My point being that first cousin relationships aren't considered inappropriate in the UK, as you had suggested in your post.

Depends on who you are. Are you part of the Pakistani community? Are you a member of the Royal family? Then yeah, it's probably not considered inappropiate. However, the UK has definitely adopted a more Western (read: American) attitude towards such relationships. So, outside of a couple communities, it is looked down upon and regarded as incest. It is viewed similarily as those in the US: something that backwards, desperate "poor" people do.

Personally, I think if you want biological kids in the future, OP, this is a non-starter. If you read the literature out there, there are claims that it isn't as dangerous to have children with a first cousin. That's true but the genetic risk is still double overall. Now, overall that may not seem like much but it depends on the family history and the genetic disorders involved. It could be actually quite devastating.

Look, I'll try to be brief here: I know what it is like to care for someone for whom you really shouldn't have feelings but do. I don't want to go into details. But you need to put those feelings down for a bit and think "Is this worth it". There are some bells in life that you can't unring and while you may be able to keep secret, it could devastate your life if they were found out. And that's just assuming you get that far - she may not even share the same feelings.
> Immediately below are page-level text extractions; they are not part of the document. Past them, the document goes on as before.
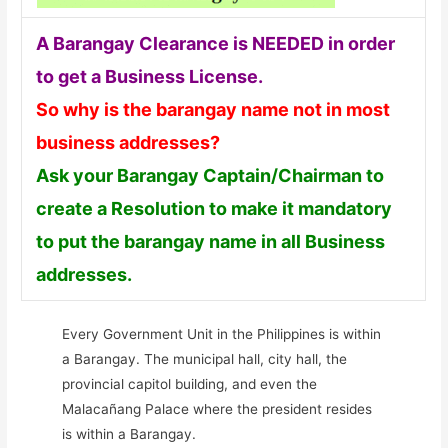
A Barangay Clearance is NEEDED in order
to get a Business License.
So why is the barangay name not in most
business addresses?
Ask your Barangay Captain/Chairman to
create a Resolution to make it mandatory
to put the barangay name in all Business
addresses.
Every Government Unit in the Philippines is within
a Barangay. The municipal hall, city hall, the
provincial capitol building, and even the
Malacañang Palace where the president resides
is within a Barangay.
Yes, she looks at you but you're looking a lot at her so how do you know that she's looking at you in the same way and not in a "why is my cousin looking at me like that" sort of way?

I am not telling you what to do here. I am asking you to take a serious pause and consider is at stake in progressing. Is this really worth it? If you have ANY inkling that it is not, which I think you do because you posted here, then you need to back it up and find someone/something else to distract yourself with.

As for the shame, there is no shame. You can't help what you feel, only what you do. Judge yourself for your actions, not your feelings, because your actions are what define you.